## Task item
Lines that include the word "APERTURE" should be copied from the listing that follows.

## Records for the task
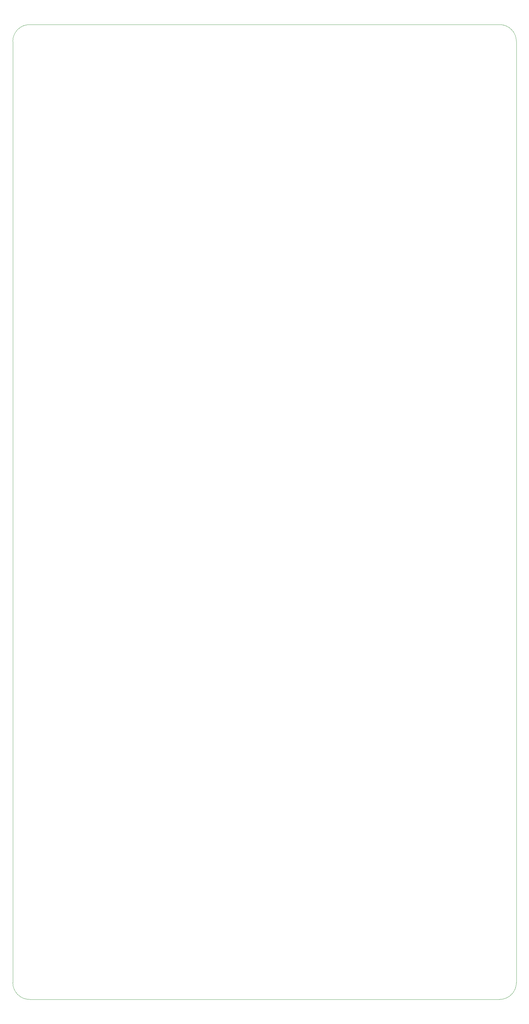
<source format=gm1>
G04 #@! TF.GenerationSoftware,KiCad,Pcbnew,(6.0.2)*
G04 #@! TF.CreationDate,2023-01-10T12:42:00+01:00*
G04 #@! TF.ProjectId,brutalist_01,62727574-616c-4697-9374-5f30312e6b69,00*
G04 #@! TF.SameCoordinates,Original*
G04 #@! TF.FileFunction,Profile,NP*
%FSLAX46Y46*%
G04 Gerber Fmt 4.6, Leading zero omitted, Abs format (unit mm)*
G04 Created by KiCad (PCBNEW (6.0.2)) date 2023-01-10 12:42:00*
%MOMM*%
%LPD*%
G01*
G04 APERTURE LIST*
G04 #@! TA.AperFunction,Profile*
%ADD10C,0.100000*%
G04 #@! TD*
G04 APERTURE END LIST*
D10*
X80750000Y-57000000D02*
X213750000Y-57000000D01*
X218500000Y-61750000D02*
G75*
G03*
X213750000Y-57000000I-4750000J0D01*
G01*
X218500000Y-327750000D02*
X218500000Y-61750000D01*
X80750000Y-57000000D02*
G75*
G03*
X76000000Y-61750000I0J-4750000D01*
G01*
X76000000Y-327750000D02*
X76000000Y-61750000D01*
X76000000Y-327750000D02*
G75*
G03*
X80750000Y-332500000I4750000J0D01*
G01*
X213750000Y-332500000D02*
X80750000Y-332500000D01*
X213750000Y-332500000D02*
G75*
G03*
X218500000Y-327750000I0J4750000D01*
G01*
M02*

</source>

---

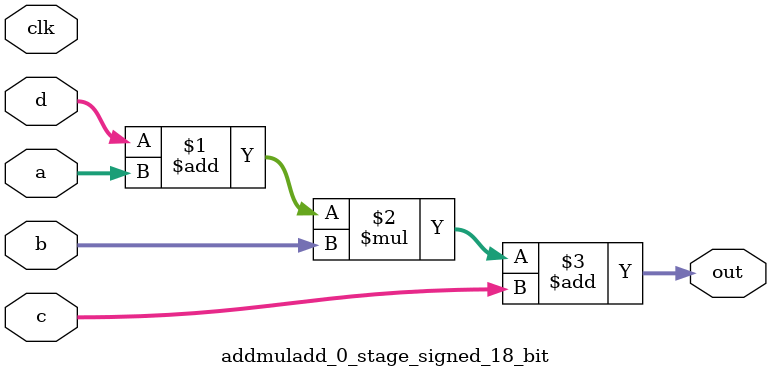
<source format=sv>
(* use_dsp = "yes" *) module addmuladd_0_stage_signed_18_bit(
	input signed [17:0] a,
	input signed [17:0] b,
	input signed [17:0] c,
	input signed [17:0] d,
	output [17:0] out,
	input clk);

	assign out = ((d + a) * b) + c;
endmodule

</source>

## Answer section
G04 APERTURE LIST*
G04 APERTURE END LIST*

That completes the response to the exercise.